As artificial intelligence (AI) data centers grow in prominence, they could provide an unexpected benefit to bitcoin miners, even for those who aren’t directly involved in the AI sector.

The main reason behind this is the increased competition between bitcoin miners and AI data centers for access to low-cost electricity, which could help set a “floor” for hashprice—a crucial metric that determines the revenue miners earn from their computational efforts.

“Every mining investment is now evaluated through this filter: should this site be used for AI or bitcoin mining?” explained Spencer Marr, president of bitcoin mining firm Sangha Renewables. “When AI and high-performance computing projects take precedence, it can slow hashrate growth and help stabilize hashprice.”

Hashrate refers to the combined computing power that supports the Bitcoin blockchain, while hashprice reflects the amount of bitcoin a miner earns based on their hashrate over a given time period.

At present, Bitcoin’s total hashrate is recorded at 770 exahash per second (EH/s), according to data from Hashrate Index. Bitcoin’s current hashprice stands at $61.12 per petahash per day, down from levels as high as $1,000 per petahash back in 2017, reflecting the growing competitiveness of mining.

Setting a minimum level for hashprice would be highly beneficial for miners, as it would guarantee that their computing power retains a certain value, even in challenging conditions.

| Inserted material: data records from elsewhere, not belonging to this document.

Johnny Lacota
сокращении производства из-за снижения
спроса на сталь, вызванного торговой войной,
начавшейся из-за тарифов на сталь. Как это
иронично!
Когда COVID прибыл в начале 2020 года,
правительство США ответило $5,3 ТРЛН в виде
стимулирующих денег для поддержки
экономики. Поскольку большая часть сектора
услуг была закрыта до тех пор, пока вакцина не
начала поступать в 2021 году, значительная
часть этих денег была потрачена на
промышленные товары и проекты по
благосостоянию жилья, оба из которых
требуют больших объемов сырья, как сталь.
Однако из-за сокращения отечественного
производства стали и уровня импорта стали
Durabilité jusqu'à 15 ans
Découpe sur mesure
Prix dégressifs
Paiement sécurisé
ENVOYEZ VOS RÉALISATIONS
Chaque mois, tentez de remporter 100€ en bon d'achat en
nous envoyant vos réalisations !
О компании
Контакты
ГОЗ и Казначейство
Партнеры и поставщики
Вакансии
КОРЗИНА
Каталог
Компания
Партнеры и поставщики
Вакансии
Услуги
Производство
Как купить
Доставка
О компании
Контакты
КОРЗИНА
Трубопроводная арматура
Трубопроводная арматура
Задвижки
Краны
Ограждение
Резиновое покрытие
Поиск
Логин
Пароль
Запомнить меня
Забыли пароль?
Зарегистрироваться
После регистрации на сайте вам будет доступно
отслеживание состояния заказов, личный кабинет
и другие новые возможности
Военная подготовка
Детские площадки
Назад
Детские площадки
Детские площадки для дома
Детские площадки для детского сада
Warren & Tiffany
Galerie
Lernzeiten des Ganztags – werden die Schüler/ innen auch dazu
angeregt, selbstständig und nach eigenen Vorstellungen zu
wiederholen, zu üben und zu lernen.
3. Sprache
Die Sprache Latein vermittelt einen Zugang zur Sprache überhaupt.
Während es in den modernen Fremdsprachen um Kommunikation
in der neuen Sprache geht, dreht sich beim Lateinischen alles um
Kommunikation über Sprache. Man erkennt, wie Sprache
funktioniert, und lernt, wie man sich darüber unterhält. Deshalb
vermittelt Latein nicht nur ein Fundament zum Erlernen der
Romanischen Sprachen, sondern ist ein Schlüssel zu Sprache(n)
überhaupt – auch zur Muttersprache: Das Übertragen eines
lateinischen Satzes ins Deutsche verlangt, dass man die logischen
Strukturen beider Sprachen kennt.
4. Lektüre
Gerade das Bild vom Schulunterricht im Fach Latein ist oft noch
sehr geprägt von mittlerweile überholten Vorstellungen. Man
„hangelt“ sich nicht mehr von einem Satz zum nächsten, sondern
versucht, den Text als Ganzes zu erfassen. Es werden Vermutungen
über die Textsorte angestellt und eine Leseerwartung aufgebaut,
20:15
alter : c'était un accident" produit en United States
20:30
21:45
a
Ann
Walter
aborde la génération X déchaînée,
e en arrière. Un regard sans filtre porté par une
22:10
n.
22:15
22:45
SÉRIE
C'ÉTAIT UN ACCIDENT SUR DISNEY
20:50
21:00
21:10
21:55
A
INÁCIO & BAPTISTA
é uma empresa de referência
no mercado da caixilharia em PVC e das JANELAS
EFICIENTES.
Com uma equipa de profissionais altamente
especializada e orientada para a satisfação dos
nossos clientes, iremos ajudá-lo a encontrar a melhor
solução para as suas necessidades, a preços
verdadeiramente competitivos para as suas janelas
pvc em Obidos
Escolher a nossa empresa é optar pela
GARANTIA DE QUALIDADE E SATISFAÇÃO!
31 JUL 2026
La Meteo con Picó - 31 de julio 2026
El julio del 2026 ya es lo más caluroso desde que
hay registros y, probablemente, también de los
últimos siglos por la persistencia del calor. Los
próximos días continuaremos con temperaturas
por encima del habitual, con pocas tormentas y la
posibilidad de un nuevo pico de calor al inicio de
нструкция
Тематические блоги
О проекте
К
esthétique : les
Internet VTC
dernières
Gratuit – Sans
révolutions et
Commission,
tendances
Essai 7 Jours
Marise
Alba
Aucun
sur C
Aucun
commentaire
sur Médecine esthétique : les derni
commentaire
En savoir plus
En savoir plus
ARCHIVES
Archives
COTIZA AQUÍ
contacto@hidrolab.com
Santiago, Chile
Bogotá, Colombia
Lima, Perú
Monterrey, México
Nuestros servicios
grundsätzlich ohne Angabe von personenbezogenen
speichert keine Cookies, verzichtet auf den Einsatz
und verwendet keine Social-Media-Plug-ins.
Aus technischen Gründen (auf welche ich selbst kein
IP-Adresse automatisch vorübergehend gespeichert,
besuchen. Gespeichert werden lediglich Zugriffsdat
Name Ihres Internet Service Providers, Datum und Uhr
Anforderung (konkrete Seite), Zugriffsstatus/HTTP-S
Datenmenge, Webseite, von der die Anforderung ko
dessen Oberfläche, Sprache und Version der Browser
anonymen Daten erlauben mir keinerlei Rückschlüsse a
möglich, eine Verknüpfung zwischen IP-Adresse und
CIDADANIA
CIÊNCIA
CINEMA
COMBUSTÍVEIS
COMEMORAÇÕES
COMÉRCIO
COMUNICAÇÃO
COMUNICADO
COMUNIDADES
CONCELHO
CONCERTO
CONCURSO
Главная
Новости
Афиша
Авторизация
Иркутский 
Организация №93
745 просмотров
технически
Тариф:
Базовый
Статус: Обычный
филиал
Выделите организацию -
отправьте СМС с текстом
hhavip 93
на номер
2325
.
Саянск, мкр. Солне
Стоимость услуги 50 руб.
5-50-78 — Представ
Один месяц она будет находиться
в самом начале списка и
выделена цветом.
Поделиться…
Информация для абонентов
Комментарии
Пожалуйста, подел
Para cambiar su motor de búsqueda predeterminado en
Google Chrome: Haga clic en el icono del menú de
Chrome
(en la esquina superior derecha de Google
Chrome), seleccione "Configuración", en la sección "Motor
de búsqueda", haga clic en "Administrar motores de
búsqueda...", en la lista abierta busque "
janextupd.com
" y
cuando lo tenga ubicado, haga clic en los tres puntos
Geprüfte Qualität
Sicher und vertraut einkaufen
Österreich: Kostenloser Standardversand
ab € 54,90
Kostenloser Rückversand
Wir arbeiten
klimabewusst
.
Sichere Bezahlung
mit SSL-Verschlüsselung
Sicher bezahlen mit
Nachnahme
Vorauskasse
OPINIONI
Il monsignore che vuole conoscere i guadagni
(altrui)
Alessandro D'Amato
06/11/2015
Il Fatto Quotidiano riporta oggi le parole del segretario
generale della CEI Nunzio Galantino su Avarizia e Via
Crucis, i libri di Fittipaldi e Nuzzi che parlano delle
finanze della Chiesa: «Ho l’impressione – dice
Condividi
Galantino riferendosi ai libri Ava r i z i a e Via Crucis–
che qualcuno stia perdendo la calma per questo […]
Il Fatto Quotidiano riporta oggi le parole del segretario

“The demand for cheap electricity is intensifying, with AI data centers becoming more competitive buyers of power,” Marr noted. “Miners are hoping to see other industries, like AI, consume the cheap electricity because that means more space for Bitcoin miners to operate.”

However, Jaran Mellerud, co-founder of Hashlabs Mining, argued that the competition for power might not have as significant an impact on hashprice as some expect. He believes that miners might simply relocate to regions where AI data centers are less widespread.

“I don’t think AI’s energy consumption will significantly affect hashprice,” Mellerud said. “Bitcoin’s mining network is self-correcting—if one region’s hashrate decreases, profitability will rise for miners in other parts of the world.”

Mellerud added that by 2030, AI competition could reduce the U.S. share of the global hashrate to under 20%, with other regions, such as Africa and Southeast Asia, becoming increasingly important in bitcoin mining.

While Marr acknowledged Mellerud’s points, he emphasized that there’s a finite amount of cheap electricity available globally. He also pointed out that AI data centers require more intricate setups than bitcoin mines, including continuous uptime and higher operational costs.

“Ultimately, AI’s competition for electricity may slow down hashrate growth, but it won’t stop it entirely,” Marr concluded.